Barely contained

My basket holds items of escape
like lip balm and books.
I like rifling through the pens,
cords, and hair ties remembering
my mother’s junk drawer and all its magic.

Every time you’d open that drawer,
it was like a different tableau:
green stamps, scissors, scotch tape, pens,
hairbrush, matches, pennies, notepads,
sandwich bag ties, tea bags, rubber bands,
recipes, and postcards all vying for place
in the chaos of the drawer.

I have that basket by my chair that seems
to fill my need to contain a little chaos.
But I also have a work bag that I overstuff
in case of, I don’t know, the apocalypse.
I carry it most days, like a hobo.

At any moment, I can come up with
band aids, lip balm, paper, pen, granola,
mints, antacids, headache medicine, tea,
hair ties, lotion, chargers, paper clips,
tissues, lint remover, nail clippers, masks.
I am sort of known as everyone’s mom,
always prepared.

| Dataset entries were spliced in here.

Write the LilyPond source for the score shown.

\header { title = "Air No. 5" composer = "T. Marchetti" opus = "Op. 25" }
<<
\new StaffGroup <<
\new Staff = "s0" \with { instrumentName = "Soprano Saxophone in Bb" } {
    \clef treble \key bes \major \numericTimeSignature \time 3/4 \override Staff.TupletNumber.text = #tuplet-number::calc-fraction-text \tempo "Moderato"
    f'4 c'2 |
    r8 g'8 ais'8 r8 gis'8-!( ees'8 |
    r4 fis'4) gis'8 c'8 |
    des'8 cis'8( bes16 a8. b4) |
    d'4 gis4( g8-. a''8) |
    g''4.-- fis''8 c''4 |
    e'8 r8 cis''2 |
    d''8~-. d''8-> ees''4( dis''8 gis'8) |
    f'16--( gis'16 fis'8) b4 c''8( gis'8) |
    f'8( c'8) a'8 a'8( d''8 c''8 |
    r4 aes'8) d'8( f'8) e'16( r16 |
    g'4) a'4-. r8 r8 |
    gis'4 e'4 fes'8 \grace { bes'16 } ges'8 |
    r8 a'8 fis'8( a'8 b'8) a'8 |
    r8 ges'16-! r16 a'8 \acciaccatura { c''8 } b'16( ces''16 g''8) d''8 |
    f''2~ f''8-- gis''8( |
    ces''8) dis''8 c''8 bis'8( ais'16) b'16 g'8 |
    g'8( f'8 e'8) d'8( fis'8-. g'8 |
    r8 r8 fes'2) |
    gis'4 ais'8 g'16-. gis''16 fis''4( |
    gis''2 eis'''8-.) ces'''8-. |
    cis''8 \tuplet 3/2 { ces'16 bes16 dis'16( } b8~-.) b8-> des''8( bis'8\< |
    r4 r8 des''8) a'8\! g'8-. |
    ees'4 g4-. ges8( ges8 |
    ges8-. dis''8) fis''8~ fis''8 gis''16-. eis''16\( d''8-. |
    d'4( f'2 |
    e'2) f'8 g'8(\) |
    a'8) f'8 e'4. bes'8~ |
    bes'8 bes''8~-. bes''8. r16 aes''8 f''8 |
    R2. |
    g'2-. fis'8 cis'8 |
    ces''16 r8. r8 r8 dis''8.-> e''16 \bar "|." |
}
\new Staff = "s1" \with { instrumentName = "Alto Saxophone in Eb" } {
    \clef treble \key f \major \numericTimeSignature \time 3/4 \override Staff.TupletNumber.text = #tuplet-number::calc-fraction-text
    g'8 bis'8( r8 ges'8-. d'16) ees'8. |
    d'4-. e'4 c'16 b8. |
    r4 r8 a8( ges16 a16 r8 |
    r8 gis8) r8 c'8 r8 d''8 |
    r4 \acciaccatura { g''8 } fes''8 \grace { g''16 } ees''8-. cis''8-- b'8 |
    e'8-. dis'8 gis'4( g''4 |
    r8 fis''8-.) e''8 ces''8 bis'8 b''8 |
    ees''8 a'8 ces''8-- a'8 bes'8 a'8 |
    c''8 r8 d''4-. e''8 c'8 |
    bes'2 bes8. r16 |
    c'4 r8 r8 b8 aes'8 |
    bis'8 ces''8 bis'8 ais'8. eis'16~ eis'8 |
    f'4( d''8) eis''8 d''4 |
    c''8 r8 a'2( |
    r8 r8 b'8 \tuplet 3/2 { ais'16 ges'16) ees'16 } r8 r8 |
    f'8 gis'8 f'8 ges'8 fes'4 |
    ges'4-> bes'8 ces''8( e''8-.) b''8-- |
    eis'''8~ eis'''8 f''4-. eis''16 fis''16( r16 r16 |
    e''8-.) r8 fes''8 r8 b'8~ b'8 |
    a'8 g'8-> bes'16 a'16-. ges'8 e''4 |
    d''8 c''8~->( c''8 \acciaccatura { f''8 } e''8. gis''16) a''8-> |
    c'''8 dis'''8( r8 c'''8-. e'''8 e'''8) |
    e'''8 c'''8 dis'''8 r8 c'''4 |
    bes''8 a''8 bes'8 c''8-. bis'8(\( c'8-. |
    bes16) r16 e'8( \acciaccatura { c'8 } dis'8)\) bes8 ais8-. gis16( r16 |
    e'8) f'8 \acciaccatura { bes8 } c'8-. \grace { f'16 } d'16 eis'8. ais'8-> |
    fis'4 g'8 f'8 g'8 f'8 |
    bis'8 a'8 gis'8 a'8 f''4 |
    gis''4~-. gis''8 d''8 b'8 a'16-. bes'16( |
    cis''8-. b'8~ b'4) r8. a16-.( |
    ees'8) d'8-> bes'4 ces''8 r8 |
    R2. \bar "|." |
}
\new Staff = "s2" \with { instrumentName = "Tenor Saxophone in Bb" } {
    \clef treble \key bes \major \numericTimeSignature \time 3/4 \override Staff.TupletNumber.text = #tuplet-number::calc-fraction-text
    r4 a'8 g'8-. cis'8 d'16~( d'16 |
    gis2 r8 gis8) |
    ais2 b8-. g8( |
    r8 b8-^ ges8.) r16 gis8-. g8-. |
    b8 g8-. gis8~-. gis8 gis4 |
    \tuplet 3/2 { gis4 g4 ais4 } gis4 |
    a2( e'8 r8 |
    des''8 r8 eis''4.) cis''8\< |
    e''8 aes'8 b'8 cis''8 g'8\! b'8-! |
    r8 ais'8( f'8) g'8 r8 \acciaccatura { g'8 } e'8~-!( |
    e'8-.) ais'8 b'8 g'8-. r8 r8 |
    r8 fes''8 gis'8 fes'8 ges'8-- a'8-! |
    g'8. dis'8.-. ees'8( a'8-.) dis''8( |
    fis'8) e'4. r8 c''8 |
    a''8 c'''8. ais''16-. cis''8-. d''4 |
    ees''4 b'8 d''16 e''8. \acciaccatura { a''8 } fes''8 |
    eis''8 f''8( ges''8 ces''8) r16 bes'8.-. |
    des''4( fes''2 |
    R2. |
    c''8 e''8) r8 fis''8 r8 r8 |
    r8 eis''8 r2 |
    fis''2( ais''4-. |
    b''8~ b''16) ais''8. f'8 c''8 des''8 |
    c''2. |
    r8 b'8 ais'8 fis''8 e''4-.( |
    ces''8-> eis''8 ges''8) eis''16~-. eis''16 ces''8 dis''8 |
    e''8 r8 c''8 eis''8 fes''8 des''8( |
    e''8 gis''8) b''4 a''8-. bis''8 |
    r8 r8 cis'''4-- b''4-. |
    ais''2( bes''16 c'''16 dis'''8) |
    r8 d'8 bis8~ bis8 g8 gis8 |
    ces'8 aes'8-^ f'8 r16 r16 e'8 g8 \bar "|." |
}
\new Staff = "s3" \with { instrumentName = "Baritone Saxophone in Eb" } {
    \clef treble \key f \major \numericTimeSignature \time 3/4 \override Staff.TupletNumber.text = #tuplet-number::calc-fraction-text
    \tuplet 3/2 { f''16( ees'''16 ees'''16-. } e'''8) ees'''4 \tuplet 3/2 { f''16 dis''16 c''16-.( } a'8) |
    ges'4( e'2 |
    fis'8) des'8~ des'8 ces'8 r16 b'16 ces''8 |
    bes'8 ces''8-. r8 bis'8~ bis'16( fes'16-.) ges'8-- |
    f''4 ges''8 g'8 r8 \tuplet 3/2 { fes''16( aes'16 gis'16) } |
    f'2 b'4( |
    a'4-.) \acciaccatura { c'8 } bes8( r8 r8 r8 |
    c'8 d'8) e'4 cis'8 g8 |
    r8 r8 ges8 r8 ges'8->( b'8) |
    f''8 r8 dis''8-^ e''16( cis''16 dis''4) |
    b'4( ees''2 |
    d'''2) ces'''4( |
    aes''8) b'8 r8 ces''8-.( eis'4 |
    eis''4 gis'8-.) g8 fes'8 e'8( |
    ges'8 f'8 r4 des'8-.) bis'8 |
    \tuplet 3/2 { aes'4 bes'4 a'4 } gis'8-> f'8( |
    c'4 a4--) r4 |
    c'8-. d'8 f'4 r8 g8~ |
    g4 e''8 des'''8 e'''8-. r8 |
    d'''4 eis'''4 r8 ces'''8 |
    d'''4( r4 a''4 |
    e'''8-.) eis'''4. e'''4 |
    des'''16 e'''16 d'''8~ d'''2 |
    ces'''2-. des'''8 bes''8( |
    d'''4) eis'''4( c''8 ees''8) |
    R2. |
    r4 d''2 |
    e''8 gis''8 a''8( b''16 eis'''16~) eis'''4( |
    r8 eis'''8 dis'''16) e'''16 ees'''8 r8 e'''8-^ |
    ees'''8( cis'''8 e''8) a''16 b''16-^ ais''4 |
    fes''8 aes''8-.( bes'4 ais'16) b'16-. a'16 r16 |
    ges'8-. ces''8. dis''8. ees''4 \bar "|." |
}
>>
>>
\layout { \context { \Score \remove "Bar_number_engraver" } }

Except I’m rarely ready
for anything. But I like the planning.
The packing. Sorting chaos.

I can barely contain myself.

By firelight

Layers disappear.
Years fade.
We could be Victorian or prehistoric.
There are no titles or expectations.

Light is warmth and definition.
The only guides are hip and hand.
Perfect words are left unspoken.

There is a moment of alignment.
We are enlightenment.

Today’s oasis is a fireplace.
Tomorrow’s could be Antarctica.
We are time with no need of place.

Dreams come to us fully formed.
We are explorers.
There is no need for worry here.
We are all that we need.

Beyond the next wave

The wave of hallelujahs
crash thicker and rougher
some days, stripping away
things that do not matter

overcoming a tender spirit
that persists in reaching
for what is beyond the storm.

Where boundaries fall

The cupboards are stuffed
but I am empty and full only of echoes.

Following a line from point A to point Q
and it makes little sense. He is just
off the path but I see him, feel him there.
I read about long journeys
and relate to the brutal cold of the Arctic.

Someone gifted me the warmth of a poem
today and it felt like it could be home.

“Thank you for loving me”
is like thanking me for a storm
that brings destruction, then a rainbow.
I smile while holding back a story of falling
because I do not know how it ends.

Reveling in a reverie

Morning rang out with a hallelujah
amid an unholy roll of the body
as it brushed off the moonlight.

The lovers looked out their window
and were graced a sunrise
worthy of their dreamtime.

Even the fog was deferent
in the face of something larger
than mountains or plans for breakfast.

It was too cold for birdsong
but warm enough for the blues,
so they drew the curtain and reveled.

Yesterday was moot.
Tomorrow was anyone’s guess. Today was meant for reveries made real.